#### RECORDS SHOWN

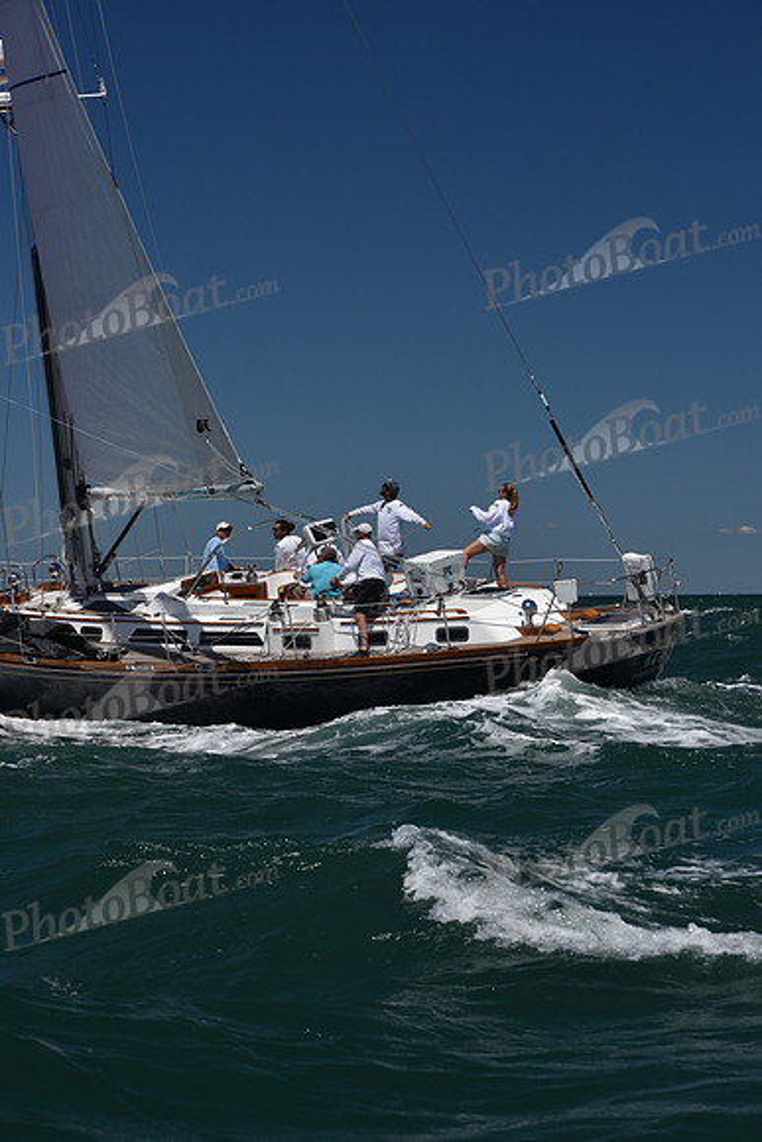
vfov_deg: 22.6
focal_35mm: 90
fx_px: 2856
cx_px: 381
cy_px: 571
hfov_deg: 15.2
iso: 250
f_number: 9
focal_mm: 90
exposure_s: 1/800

########
#### RECORDS SHOWN

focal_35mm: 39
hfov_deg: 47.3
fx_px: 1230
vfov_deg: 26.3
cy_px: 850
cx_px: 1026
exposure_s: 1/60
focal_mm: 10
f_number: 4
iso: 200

########

→ **EXERCISE GOAL**
Could you reproduce exactly the lines of the entries above, from the one with "vfov_deg: 22.6" through the one with "exposure_s: 1/800", and nothing else?

→ **EXERCISE OUTPUT**
vfov_deg: 22.6
focal_35mm: 90
fx_px: 2856
cx_px: 381
cy_px: 571
hfov_deg: 15.2
iso: 250
f_number: 9
focal_mm: 90
exposure_s: 1/800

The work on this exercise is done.